▶ _Records for this exercise_
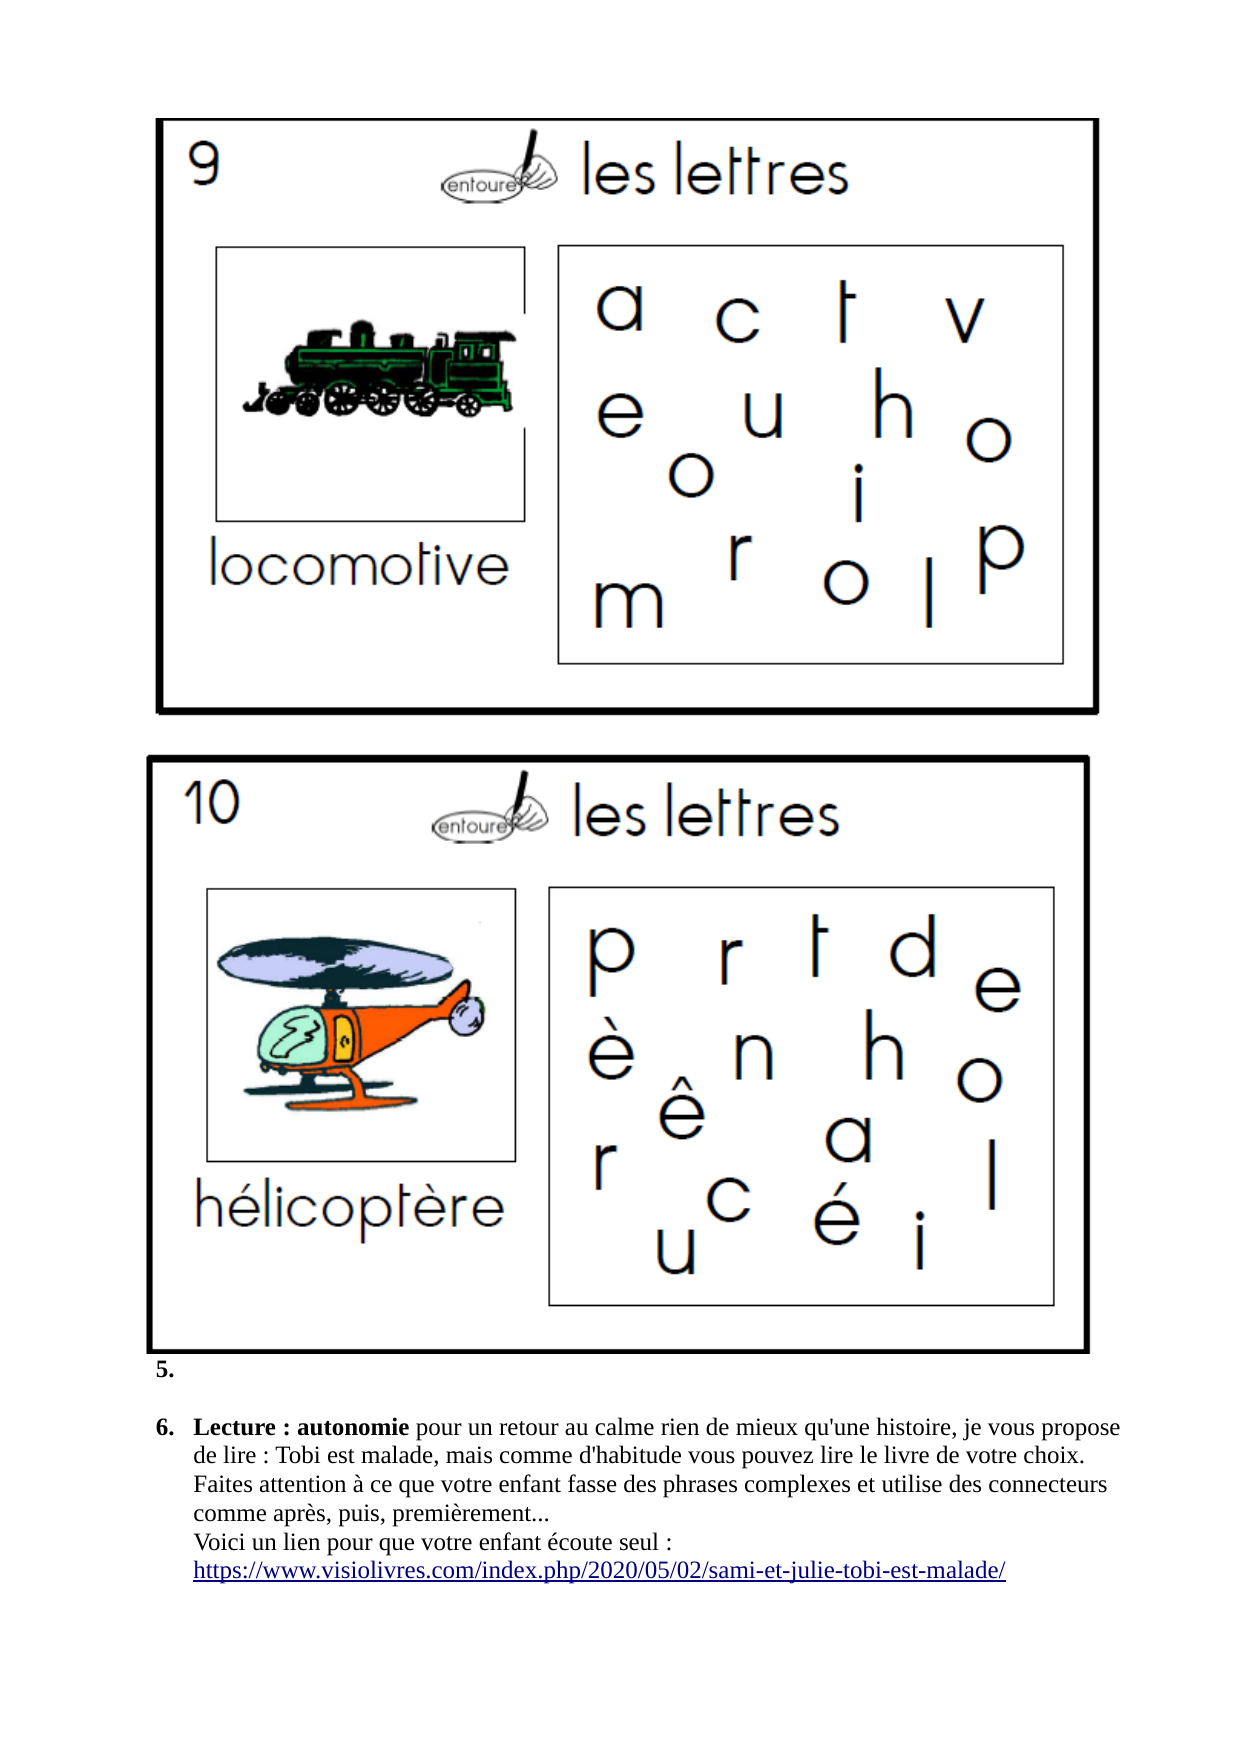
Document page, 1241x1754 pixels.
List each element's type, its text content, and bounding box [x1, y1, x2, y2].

picture [136, 118, 1104, 1354]
list Lecture : autonomie pour un retour au calme rien de mieux qu'une histoire, je vous propose de lire : Tobi est malade, mais comme d'habitude vous pouvez lire le livre de votre choix. Faites attention à ce que votre enfant fasse des phrases complexes et utilise des connecteurs comme après, puis, premièrement... [156, 1412, 1122, 1527]
list Voici un lien pour que votre enfant écoute seul : https://www.visiolivres.com/index.php/2020/05/02/sami-et-julie-tobi-est-malade/ [156, 1527, 1122, 1584]
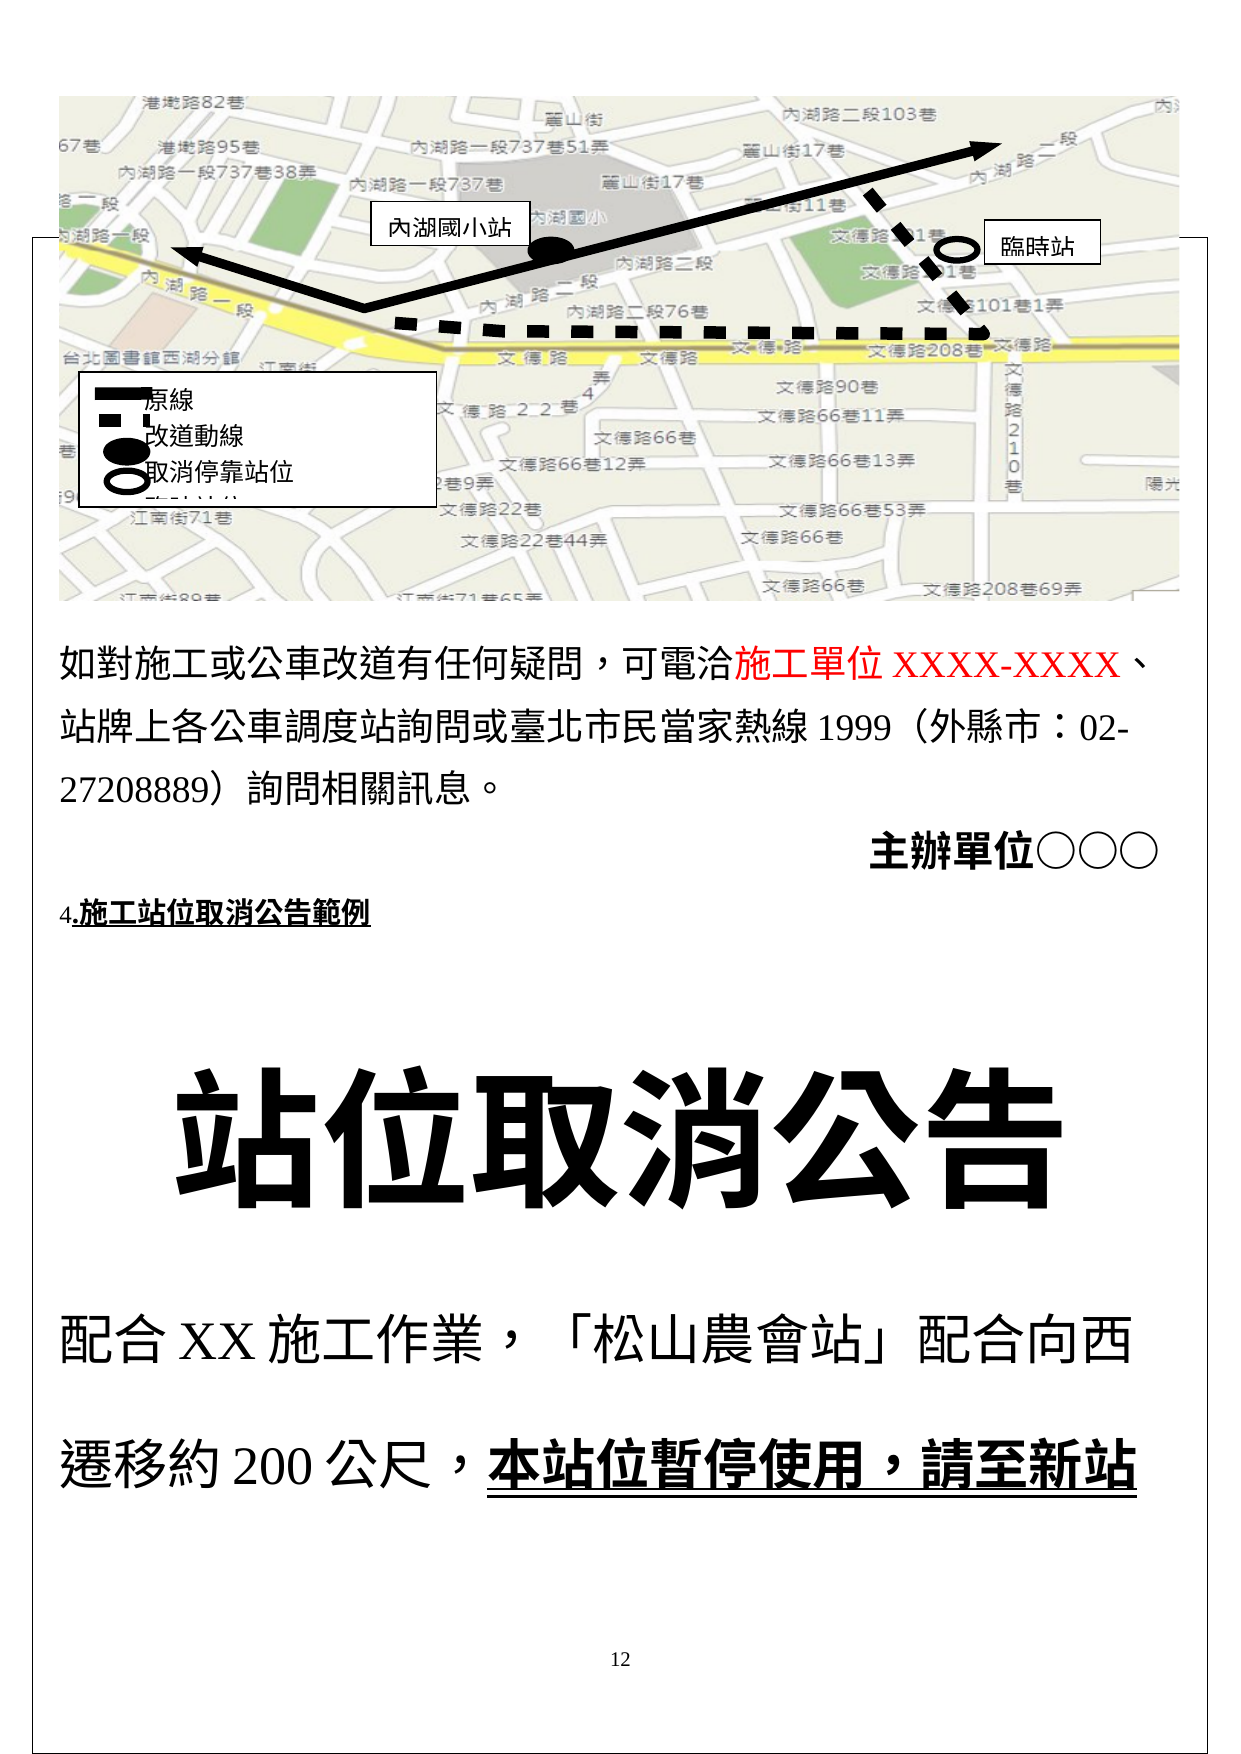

▶ _Work to complete_
Reproduce the text lines of all the items above word for word, omitting the pictures.

▶ _Output of the task_
Document page, 1241x1754 pixels.
List each element's type, its text content, and bounding box [x1, y1, x2, y2].

picture [136, 118, 1104, 1354]
list Lecture : autonomie pour un retour au calme rien de mieux qu'une histoire, je vous propose de lire : Tobi est malade, mais comme d'habitude vous pouvez lire le livre de votre choix. Faites attention à ce que votre enfant fasse des phrases complexes et utilise des connecteurs comme après, puis, premièrement... [156, 1412, 1122, 1527]
list Voici un lien pour que votre enfant écoute seul : https://www.visiolivres.com/index.php/2020/05/02/sami-et-julie-tobi-est-malade/ [156, 1527, 1122, 1584]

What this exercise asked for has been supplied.